[Task statement] Set down every entry once more, exactly as it appears.

[Stored data]

○ ○ ○ ○ ○ ○ ○

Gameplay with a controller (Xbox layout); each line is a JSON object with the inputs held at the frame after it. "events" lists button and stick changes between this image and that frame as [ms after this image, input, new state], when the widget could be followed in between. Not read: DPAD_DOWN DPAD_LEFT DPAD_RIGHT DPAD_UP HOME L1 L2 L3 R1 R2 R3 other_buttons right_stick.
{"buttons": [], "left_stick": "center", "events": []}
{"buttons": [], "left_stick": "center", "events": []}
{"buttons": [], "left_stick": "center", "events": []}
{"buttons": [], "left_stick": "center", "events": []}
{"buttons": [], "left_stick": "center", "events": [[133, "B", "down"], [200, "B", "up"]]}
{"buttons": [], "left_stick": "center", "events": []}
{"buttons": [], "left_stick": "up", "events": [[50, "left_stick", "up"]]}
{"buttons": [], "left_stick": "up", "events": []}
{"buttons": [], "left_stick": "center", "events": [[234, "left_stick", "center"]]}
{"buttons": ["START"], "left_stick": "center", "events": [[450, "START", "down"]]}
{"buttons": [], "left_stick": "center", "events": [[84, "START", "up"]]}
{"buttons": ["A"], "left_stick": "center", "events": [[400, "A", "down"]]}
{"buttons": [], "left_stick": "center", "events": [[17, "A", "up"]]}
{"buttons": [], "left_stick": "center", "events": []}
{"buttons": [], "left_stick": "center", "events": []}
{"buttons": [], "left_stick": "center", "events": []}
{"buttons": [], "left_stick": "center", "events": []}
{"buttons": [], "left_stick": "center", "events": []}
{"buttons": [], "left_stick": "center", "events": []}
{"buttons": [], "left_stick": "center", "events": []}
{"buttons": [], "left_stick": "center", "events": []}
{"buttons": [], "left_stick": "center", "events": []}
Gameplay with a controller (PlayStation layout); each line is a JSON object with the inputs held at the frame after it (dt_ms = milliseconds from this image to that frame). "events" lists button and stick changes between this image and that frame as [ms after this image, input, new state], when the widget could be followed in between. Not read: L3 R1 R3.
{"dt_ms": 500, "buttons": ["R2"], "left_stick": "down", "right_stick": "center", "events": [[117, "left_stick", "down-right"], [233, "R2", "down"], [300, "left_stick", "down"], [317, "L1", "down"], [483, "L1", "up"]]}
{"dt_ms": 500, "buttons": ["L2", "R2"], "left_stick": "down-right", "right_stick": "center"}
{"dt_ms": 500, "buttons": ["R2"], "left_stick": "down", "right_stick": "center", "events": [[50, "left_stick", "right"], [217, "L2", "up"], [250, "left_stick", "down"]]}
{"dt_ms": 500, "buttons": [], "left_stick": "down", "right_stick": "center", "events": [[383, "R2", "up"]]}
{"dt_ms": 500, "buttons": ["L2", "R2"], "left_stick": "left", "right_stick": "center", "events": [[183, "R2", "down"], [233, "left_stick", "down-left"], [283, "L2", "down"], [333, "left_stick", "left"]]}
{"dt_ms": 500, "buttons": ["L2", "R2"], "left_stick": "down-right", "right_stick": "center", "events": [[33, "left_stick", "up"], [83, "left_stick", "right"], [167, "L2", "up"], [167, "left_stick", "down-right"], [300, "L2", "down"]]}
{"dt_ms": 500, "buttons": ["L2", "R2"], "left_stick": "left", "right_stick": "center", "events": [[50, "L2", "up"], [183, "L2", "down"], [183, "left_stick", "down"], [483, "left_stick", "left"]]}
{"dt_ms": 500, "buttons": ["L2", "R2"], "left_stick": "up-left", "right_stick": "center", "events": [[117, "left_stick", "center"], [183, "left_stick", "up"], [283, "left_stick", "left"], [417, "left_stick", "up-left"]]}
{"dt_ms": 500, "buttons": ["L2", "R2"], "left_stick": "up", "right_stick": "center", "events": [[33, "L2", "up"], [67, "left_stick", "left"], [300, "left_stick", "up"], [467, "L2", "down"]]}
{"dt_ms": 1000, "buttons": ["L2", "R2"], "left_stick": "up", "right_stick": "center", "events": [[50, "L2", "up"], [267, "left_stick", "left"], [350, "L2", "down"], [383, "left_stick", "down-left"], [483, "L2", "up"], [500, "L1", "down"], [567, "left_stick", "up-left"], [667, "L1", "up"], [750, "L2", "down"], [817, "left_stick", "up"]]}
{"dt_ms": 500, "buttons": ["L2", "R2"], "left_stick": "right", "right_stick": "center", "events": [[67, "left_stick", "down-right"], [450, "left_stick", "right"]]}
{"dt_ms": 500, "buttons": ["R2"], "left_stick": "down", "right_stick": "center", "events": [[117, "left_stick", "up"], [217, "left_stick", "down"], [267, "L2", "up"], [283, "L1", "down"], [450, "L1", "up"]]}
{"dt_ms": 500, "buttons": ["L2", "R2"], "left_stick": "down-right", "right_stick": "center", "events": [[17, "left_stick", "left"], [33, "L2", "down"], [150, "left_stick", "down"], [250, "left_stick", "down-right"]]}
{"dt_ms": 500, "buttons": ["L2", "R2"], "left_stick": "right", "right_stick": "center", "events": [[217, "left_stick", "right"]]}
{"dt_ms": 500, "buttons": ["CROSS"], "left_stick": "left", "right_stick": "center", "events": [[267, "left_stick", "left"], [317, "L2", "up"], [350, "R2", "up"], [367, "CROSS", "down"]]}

○ ○ ○ ○ ○ ○ ○

[Answer to this task]
Gameplay with a controller (Xbox layout); each line is a JSON object with the inputs held at the frame after it. "events" lists button and stick changes between this image and that frame as [ms after this image, input, new state], when the widget could be followed in between. Not read: DPAD_DOWN DPAD_LEFT DPAD_RIGHT DPAD_UP HOME L1 L2 L3 R1 R2 R3 other_buttons right_stick.
{"buttons": [], "left_stick": "center", "events": []}
{"buttons": [], "left_stick": "center", "events": []}
{"buttons": [], "left_stick": "center", "events": []}
{"buttons": [], "left_stick": "center", "events": []}
{"buttons": [], "left_stick": "center", "events": [[133, "B", "down"], [200, "B", "up"]]}
{"buttons": [], "left_stick": "center", "events": []}
{"buttons": [], "left_stick": "up", "events": [[50, "left_stick", "up"]]}
{"buttons": [], "left_stick": "up", "events": []}
{"buttons": [], "left_stick": "center", "events": [[234, "left_stick", "center"]]}
{"buttons": ["START"], "left_stick": "center", "events": [[450, "START", "down"]]}
{"buttons": [], "left_stick": "center", "events": [[84, "START", "up"]]}
{"buttons": ["A"], "left_stick": "center", "events": [[400, "A", "down"]]}
{"buttons": [], "left_stick": "center", "events": [[17, "A", "up"]]}
{"buttons": [], "left_stick": "center", "events": []}
{"buttons": [], "left_stick": "center", "events": []}
{"buttons": [], "left_stick": "center", "events": []}
{"buttons": [], "left_stick": "center", "events": []}
{"buttons": [], "left_stick": "center", "events": []}
{"buttons": [], "left_stick": "center", "events": []}
{"buttons": [], "left_stick": "center", "events": []}
{"buttons": [], "left_stick": "center", "events": []}
{"buttons": [], "left_stick": "center", "events": []}
Gameplay with a controller (PlayStation layout); each line is a JSON object with the inputs held at the frame after it (dt_ms = milliseconds from this image to that frame). "events" lists button and stick changes between this image and that frame as [ms after this image, input, new state], when the widget could be followed in between. Not read: L3 R1 R3.
{"dt_ms": 500, "buttons": ["R2"], "left_stick": "down", "right_stick": "center", "events": [[117, "left_stick", "down-right"], [233, "R2", "down"], [300, "left_stick", "down"], [317, "L1", "down"], [483, "L1", "up"]]}
{"dt_ms": 500, "buttons": ["L2", "R2"], "left_stick": "down-right", "right_stick": "center"}
{"dt_ms": 500, "buttons": ["R2"], "left_stick": "down", "right_stick": "center", "events": [[50, "left_stick", "right"], [217, "L2", "up"], [250, "left_stick", "down"]]}
{"dt_ms": 500, "buttons": [], "left_stick": "down", "right_stick": "center", "events": [[383, "R2", "up"]]}
{"dt_ms": 500, "buttons": ["L2", "R2"], "left_stick": "left", "right_stick": "center", "events": [[183, "R2", "down"], [233, "left_stick", "down-left"], [283, "L2", "down"], [333, "left_stick", "left"]]}
{"dt_ms": 500, "buttons": ["L2", "R2"], "left_stick": "down-right", "right_stick": "center", "events": [[33, "left_stick", "up"], [83, "left_stick", "right"], [167, "L2", "up"], [167, "left_stick", "down-right"], [300, "L2", "down"]]}
{"dt_ms": 500, "buttons": ["L2", "R2"], "left_stick": "left", "right_stick": "center", "events": [[50, "L2", "up"], [183, "L2", "down"], [183, "left_stick", "down"], [483, "left_stick", "left"]]}
{"dt_ms": 500, "buttons": ["L2", "R2"], "left_stick": "up-left", "right_stick": "center", "events": [[117, "left_stick", "center"], [183, "left_stick", "up"], [283, "left_stick", "left"], [417, "left_stick", "up-left"]]}
{"dt_ms": 500, "buttons": ["L2", "R2"], "left_stick": "up", "right_stick": "center", "events": [[33, "L2", "up"], [67, "left_stick", "left"], [300, "left_stick", "up"], [467, "L2", "down"]]}
{"dt_ms": 1000, "buttons": ["L2", "R2"], "left_stick": "up", "right_stick": "center", "events": [[50, "L2", "up"], [267, "left_stick", "left"], [350, "L2", "down"], [383, "left_stick", "down-left"], [483, "L2", "up"], [500, "L1", "down"], [567, "left_stick", "up-left"], [667, "L1", "up"], [750, "L2", "down"], [817, "left_stick", "up"]]}
{"dt_ms": 500, "buttons": ["L2", "R2"], "left_stick": "right", "right_stick": "center", "events": [[67, "left_stick", "down-right"], [450, "left_stick", "right"]]}
{"dt_ms": 500, "buttons": ["R2"], "left_stick": "down", "right_stick": "center", "events": [[117, "left_stick", "up"], [217, "left_stick", "down"], [267, "L2", "up"], [283, "L1", "down"], [450, "L1", "up"]]}
{"dt_ms": 500, "buttons": ["L2", "R2"], "left_stick": "down-right", "right_stick": "center", "events": [[17, "left_stick", "left"], [33, "L2", "down"], [150, "left_stick", "down"], [250, "left_stick", "down-right"]]}
{"dt_ms": 500, "buttons": ["L2", "R2"], "left_stick": "right", "right_stick": "center", "events": [[217, "left_stick", "right"]]}
{"dt_ms": 500, "buttons": ["CROSS"], "left_stick": "left", "right_stick": "center", "events": [[267, "left_stick", "left"], [317, "L2", "up"], [350, "R2", "up"], [367, "CROSS", "down"]]}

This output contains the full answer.